Barron shrugs his shoulders. “If that’s true, then where is he? If he was so loyal, wouldn’t he be here?”

Then Anton looks at me. “This doesn’t make any sense.”

“What doesn’t make sense?” Lila asks. She cuts her eyes toward me for a moment. “You think you’re the only one who can betray people, Anton? You think you’re the only liar?”

I can see the conflict in Anton’s face. He’s still trying to figure out his next move.

“We had to be sure you were serious about killing the head of our family,” Barron says. He doesn’t look confused; he doesn’t even flinch.

“But he’s going to kill you, idiot,” Anton says. He sounds lost. “You threw everything away for nothing. You kidnapped his daughter. You’re dead men. He’s going to execute us all.”

“He forgave us,” Barron says. “He made a deal with Philip and me to let that slide. It was more important to prove that you planned to kill him. We’re nobodies. You’re his nephew.”

Zacharov snorts softly, shaking his head. Then he extends his hand toward Barron, who gently drops the knife into Zacharov’s hand.

I let out a breath I didn’t know I was holding.

“Anton,” Zacharov says, letting go of Lila as though he suddenly realizes that he should. “You’re outnumbered. Time to pack it in. Get down on the floor. Lila, you go get Stanley. Tell him there’s something in here we’ve got to deal with.”

Lila wipes her hands on her dress and doesn’t look any of us in the face. I try to catch her eye, but it’s impossible. She heads toward the door.

Zacharov is the one who meets my gaze. He knows that I played him, even if he doesn’t know how. He gives me a slight nod of his head.

I guess I proved myself after all.

“Thank you, Barron. And Cassel, of course.” I can hear the grind of his teeth as he thanks my brother and me for a lie. “Why don’t you both go with Lila and wait for me in the kitchen? We’re not done here. Desi, you make sure they don’t wander off.”

“You,” Anton says, looking at me. “You did this. You made this happen.”

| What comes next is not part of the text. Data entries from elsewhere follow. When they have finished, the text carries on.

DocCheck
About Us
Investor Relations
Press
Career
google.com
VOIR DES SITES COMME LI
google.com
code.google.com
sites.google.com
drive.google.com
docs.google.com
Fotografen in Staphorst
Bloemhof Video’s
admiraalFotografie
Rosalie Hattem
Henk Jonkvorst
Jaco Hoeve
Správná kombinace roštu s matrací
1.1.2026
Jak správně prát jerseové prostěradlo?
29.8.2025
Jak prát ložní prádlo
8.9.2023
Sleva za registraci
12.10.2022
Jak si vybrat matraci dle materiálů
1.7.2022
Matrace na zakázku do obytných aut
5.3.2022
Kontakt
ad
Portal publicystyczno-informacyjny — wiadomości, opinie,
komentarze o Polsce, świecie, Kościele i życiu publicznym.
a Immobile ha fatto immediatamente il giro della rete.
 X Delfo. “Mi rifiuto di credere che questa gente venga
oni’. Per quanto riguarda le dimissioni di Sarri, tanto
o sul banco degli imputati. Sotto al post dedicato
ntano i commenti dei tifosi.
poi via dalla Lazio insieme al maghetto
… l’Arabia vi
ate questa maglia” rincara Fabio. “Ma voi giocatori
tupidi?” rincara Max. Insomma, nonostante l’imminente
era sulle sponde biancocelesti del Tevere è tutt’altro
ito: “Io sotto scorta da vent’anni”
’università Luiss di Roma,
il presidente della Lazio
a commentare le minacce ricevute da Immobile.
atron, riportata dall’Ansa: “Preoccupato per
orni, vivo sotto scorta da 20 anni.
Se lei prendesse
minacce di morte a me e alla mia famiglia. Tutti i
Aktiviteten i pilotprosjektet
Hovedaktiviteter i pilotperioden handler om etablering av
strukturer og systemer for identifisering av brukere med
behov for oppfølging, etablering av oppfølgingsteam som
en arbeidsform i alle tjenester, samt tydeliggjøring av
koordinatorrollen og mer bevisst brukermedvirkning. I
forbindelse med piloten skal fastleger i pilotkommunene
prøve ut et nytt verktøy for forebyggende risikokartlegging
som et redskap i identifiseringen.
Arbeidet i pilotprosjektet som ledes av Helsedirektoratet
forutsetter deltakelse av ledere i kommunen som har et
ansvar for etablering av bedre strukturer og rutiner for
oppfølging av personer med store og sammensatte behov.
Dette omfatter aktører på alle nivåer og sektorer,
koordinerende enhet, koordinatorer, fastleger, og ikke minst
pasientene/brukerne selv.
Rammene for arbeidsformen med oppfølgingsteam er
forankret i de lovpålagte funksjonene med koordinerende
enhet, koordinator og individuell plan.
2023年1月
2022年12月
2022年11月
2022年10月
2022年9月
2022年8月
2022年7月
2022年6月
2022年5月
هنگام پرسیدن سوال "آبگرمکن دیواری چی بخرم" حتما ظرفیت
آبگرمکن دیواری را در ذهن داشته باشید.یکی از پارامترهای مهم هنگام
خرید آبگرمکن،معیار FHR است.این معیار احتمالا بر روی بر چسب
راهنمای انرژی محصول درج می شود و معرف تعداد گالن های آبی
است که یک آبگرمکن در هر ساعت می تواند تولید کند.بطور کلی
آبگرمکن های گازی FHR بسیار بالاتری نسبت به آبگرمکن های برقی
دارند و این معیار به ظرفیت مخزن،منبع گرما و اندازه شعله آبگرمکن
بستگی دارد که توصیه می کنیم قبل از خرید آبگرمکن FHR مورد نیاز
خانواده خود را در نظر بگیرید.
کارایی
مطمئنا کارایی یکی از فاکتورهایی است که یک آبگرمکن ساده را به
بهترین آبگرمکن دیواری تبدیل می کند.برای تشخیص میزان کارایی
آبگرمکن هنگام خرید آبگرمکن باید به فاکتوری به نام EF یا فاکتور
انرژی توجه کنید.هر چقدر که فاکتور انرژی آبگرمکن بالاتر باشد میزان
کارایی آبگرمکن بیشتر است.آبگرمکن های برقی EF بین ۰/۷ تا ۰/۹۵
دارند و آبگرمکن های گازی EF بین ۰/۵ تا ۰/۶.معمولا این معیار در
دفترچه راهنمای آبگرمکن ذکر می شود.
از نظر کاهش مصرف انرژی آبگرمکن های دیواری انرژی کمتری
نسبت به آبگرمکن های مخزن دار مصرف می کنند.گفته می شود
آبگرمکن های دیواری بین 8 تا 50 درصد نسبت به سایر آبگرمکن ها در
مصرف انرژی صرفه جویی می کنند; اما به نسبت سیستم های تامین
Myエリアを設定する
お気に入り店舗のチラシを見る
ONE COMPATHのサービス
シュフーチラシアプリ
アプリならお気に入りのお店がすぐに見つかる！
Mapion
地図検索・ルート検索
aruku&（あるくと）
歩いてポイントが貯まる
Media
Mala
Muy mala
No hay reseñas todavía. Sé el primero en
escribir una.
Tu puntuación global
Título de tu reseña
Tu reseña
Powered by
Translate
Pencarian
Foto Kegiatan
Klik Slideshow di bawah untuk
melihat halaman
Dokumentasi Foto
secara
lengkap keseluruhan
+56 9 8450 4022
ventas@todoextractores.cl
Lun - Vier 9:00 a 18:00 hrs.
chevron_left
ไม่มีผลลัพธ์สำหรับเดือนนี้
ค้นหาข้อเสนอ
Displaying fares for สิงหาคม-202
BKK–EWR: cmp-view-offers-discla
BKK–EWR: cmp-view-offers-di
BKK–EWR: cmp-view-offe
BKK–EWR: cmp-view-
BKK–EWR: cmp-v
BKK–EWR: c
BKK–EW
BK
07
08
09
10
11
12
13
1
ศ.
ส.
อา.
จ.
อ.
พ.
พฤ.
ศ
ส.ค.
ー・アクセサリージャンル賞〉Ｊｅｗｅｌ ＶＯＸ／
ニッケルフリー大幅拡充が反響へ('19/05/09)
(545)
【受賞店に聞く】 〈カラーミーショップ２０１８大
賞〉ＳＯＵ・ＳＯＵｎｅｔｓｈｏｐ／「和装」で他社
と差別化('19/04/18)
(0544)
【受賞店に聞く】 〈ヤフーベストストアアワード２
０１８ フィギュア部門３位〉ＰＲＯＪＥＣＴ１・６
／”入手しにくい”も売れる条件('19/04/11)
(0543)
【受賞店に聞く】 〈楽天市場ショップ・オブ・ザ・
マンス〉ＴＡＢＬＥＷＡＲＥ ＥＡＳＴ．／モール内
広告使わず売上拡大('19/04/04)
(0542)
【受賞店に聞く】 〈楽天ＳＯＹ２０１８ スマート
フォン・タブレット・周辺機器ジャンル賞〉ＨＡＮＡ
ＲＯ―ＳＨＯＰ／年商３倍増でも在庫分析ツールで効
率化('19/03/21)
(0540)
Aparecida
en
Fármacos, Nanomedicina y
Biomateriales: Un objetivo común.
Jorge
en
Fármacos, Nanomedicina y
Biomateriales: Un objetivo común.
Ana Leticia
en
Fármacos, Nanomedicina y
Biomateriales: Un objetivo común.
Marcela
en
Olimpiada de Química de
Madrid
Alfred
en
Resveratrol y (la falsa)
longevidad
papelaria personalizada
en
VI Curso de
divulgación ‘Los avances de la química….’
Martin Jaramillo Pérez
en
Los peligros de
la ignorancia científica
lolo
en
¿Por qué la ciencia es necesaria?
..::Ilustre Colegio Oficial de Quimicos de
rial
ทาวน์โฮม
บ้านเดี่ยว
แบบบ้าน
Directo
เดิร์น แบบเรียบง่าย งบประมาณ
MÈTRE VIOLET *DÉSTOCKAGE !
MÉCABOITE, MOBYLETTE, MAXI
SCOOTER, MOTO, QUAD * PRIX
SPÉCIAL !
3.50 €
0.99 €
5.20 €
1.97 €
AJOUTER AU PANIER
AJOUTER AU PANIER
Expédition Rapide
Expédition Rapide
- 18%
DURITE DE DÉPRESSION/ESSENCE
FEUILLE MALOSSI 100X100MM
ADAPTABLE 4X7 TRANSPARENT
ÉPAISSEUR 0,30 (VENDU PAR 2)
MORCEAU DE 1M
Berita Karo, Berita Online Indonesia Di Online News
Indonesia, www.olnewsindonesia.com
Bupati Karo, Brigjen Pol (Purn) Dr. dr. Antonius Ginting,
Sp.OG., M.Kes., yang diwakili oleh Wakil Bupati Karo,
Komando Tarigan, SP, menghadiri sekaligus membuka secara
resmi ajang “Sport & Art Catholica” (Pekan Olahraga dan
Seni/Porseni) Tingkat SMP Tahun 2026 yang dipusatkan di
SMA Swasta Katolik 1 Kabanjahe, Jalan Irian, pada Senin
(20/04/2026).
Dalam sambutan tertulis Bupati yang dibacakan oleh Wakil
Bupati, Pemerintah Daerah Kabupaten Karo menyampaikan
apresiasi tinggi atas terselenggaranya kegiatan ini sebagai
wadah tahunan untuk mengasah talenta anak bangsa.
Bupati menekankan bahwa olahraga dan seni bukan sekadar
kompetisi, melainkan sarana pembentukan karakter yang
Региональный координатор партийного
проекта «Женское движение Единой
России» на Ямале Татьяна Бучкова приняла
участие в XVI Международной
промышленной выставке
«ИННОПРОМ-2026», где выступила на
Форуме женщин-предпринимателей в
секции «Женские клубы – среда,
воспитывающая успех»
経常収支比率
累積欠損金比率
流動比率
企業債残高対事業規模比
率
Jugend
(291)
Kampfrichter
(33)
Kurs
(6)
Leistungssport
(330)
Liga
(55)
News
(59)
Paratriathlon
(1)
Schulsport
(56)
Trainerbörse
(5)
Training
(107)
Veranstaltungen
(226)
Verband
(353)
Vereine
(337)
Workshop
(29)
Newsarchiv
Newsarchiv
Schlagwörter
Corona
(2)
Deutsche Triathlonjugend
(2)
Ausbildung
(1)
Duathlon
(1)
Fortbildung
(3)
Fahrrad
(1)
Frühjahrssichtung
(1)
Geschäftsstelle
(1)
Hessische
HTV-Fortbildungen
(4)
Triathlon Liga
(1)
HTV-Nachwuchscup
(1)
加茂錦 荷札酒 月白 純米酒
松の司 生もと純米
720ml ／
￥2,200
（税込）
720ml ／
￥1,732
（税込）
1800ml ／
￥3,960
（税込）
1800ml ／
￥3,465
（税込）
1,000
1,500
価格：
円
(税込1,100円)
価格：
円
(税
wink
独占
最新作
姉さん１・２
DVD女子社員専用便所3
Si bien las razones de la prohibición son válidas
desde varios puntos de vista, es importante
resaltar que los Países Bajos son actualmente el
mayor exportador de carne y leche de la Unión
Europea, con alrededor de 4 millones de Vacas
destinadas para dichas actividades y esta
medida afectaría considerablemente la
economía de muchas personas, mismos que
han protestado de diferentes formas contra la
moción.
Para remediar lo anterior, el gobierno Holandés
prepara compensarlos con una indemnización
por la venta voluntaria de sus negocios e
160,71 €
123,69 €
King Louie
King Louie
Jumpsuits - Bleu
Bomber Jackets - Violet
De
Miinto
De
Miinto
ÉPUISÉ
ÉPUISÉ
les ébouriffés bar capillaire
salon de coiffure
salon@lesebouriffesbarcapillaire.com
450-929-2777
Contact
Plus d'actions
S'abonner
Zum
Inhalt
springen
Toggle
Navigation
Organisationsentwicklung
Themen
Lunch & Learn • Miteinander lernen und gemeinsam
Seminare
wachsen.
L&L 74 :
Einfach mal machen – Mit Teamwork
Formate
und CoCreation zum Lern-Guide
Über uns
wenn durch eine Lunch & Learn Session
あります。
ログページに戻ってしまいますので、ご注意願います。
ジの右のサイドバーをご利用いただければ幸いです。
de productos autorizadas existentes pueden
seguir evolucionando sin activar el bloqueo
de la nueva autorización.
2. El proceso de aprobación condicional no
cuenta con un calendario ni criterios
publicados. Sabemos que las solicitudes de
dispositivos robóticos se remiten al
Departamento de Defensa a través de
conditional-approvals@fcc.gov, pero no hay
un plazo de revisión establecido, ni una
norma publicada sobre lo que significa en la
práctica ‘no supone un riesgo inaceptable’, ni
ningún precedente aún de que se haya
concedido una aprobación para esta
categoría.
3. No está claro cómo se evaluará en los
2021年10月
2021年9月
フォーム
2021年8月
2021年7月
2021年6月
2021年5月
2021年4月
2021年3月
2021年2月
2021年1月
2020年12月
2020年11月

“I didn’t make you into a moron,” I say, which maybe isn’t the smartest thing, but I’m dumb and giddy with relief.

Plus, you know I’m terrible at keeping my mouth shut.

Anton lunges at me, closing the distance before I can react. We crash backward into one of the stalls, and my head slams into the tile beside one of the toilets. I see Grandad grabbing for Anton’s neck like he’s going to pull him off me, but Anton is way too huge and hardened for that.

His knuckles slam against my cheekbone. I lean up, cracking my forehead against his skull hard enough to make me dizzy with pain. He arches up, like he’s going to punch me again, when his eyes lose focus. He falls heavily on top of me and just lies there, heavy as a blanket.